Polling took place in Kurdish territories but also in adjacent Kurdish-held areas, including Kirkuk.
Iraqi Prime Minister Haider al-Abadi has rejected any discussion of the Kurds' longstanding demands to incorporate Kirkuk and other historically Kurdish-majority areas into their autonomous region until the independence vote is annulled.
He insisted on Thursday that he was "not going... to make war on our Kurdish citizens".
Yet there are thousands of Iraqi troops and fighters from the pro-government, Iran-backed Popular Mobilisation Force massed around Kirkuk.
A Kurdish forces withdrawal saw the militias take up positions around Kirkuk.
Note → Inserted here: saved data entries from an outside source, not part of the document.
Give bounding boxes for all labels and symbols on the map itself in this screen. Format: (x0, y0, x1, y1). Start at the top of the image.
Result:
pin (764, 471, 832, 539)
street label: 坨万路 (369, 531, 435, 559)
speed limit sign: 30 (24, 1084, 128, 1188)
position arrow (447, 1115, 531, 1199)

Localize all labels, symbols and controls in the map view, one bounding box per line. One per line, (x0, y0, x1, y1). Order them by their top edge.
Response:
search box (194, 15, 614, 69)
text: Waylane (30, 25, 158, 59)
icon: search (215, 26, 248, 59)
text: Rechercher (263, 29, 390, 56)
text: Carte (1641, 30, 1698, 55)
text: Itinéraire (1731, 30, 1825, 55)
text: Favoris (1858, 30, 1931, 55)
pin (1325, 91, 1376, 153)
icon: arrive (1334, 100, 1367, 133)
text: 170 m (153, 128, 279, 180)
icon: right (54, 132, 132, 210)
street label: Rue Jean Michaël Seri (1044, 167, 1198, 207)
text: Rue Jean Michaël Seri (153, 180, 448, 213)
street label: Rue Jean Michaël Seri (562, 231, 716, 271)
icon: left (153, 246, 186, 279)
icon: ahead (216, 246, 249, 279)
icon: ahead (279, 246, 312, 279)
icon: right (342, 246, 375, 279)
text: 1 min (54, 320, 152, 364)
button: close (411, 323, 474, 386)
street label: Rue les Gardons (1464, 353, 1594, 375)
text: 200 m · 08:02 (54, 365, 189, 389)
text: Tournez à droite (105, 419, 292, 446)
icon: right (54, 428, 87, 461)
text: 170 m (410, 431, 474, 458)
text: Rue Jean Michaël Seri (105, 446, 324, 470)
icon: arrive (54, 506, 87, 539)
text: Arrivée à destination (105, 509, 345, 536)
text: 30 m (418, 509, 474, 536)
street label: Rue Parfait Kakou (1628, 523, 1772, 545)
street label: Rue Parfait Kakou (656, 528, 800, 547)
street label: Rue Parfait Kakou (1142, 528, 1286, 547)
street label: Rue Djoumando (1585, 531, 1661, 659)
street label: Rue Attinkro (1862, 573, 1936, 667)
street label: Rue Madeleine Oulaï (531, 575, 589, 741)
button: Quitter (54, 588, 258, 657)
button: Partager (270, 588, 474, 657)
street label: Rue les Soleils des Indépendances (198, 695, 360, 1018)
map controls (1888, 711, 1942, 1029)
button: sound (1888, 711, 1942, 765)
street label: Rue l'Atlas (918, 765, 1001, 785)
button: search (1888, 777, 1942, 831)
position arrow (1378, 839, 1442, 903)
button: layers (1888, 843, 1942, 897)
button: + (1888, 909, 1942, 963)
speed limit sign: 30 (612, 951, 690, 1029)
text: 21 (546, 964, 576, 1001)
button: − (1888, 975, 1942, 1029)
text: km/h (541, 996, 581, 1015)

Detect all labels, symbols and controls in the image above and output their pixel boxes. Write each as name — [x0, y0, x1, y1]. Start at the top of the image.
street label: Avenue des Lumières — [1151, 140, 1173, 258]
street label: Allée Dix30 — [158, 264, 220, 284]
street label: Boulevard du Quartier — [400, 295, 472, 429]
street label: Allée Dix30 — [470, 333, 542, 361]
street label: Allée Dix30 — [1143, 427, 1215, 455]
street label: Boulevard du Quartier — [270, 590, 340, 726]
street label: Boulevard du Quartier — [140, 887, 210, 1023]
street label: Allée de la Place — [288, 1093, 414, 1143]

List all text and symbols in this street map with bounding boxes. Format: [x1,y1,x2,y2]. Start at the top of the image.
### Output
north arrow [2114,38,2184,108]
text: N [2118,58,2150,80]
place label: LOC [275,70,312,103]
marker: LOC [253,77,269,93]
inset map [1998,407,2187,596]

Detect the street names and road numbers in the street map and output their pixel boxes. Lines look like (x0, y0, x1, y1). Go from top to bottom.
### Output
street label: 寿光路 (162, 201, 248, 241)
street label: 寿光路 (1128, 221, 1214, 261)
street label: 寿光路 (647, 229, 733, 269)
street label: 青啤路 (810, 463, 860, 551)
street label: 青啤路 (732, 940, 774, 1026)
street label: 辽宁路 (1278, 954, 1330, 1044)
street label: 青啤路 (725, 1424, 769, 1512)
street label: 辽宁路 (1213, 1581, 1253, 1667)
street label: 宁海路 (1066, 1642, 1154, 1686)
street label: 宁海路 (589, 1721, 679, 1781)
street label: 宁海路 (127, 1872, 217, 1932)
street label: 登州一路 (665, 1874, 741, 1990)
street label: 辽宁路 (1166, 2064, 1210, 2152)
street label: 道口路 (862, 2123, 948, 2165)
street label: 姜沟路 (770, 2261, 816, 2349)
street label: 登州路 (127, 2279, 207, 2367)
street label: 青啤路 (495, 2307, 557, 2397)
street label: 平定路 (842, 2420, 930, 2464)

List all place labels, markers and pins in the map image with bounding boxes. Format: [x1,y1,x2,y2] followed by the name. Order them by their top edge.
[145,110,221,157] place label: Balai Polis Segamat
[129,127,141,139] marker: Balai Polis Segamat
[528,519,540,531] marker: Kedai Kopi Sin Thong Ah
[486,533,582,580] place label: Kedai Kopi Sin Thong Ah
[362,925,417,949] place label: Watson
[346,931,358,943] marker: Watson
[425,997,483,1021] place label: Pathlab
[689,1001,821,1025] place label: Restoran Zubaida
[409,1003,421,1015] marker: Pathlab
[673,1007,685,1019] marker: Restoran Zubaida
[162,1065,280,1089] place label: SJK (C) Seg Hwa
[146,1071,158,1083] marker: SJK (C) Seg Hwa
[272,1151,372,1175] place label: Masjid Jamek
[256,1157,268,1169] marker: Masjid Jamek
Erbil has vowed to defend the city "at any cost."
So far the front lines have been quiet but the Kurds said they had received an ultimatum to withdraw.
"The deadline set for the Peshmerga to return to their pre-June 6, 2014 positions will expire during the night," a senior Kurdish official told AFP, asking not to be identified.
Washington has military advisers deployed with both sides in the standoff and Defence Secretary Jim Mattis said on Friday that it was working to reduce tensions.
"We are trying to tone everything down and to figure out how we go forward without losing sight of the enemy, and at the same time recognising that we have got to find a way to move forward," Mattis told reporters.
"Everybody stay focused on defeating [IS]. We can't turn on each other right now. We don't want to go to a shooting situation," he added.